Lunar lunar@torproject.org writes:
[ text/plain ] George Kadianakis:
this is an experimental mail meant to address legitimate usability concerns with the size of onion addresses after proposal 224 gets implemented. It's meant for discussion and it's far from a full blown proposal.
Taking a step back here, I believe the size of the address to be a really minor usability problem. IPv6 adressses are 128 bits long, and plenty of people in this world now access content via IPv6. It's not a usability problem because they use a naming—as opposed to addressing—scheme to learn about the appropriate IPv6 address.
That's true. Naming systems are indeed the way to go wrt UX. The future sucks if our users are supposed to use 24 (or 56) random characters as addresses.
That said, the current IPv6 naming scheme (DNS) is far from perfect as well. Tor would never use it (or any other system with similar threat model).
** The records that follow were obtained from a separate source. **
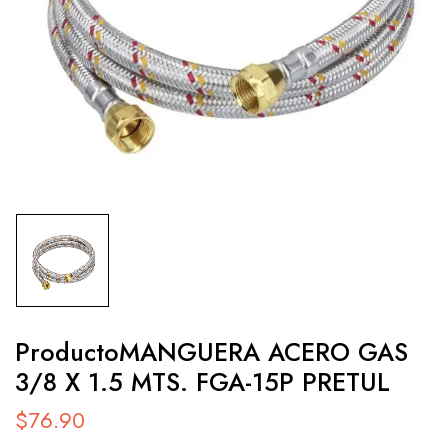
ProductoMANGUERA ACERO GAS
3/8 X 1.5 MTS. FGA-15P PRETUL
$
76.90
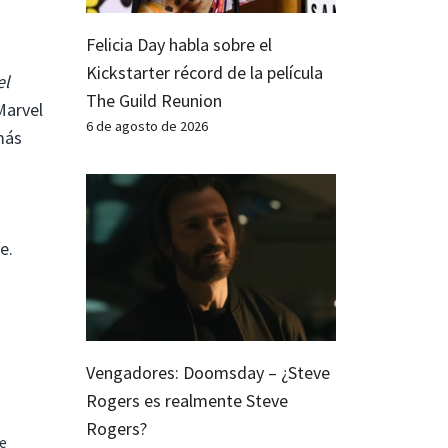
Felicia Day habla sobre el
Kickstarter récord de la película
el
The Guild Reunion
Marvel
6 de agosto de 2026
más
e.
Vengadores: Doomsday – ¿Steve
Rogers es realmente Steve
Rogers?
te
Furthermore, all the _secure naming systems_ that have been suggested have their own tradeoffs. They are either centralized, or they use blockchains, or they require money, or they require a whole network/community to exist, or they have annoying name-squatting issues, or they require a non-anonymous registration, or they save HS history on disk, or their protocol is three times more complicated than Tor itself, or ...
So it's not like we have the perfect solution on the naming scheme right now. We likely need plenty of trial experimentation before we decide on one (or multiple) naming cheme becoming the official.
We really need to start serious work in this area ASAP! Maybe let's start by making a wiki page that lists the various potential solutions (GNS, Namecoin, Blockstack, OnioNS, etc.)?
While I do think we should think of nicer representation for the new addresses than base32, and we should adress that, working on a naming system sounds like an easier way out to improve onion services usability than asking people to remember random addresses (be them 16 or 52 characters-long).
Agreed that base32 is not very good as far as encoding goes.
Regardless of the naming system that we need to deploy, we should also acknowledge that we need a good address encoding scheme anyway, as not all HSes will use the naming system. This is also the case with IP addresses: many people mess with IP addresses everyday (for config files, etc.)
I recently read this paper from USENIX which is a UX study on fingerprint encodings: https://www.usenix.org/conference/usenixsecurity16/technical-sessions/presen... We might be able to learn somethign from it. For example, they found out that alphanumeric encodings (like base32) make for the worst experience when compared to other encodings (pure numeric, unrelated words, sentences, etc.).
Finally, if we acknowledge that at least some people will have to mess with the raw addresses themselves, another benefit of the addresses being small is that they are easier to verify by hand (verifying a 24 characters fingerprint, is easier than verifying a 54 characters fingerprint).
(I now plenty of people who type “riseup” in the Google search bar of their browser to access their mailbox… They don't even want to/can't remember an URL. Hardly a chance they will remember an onion address, whatever its size.)
Indeed. We need a good naming scheme if we ever hope for onion services to become widespread.
Maybe it would be worthwhile to ask the UX team for input on the topic?
I think that would be a good idea indeed.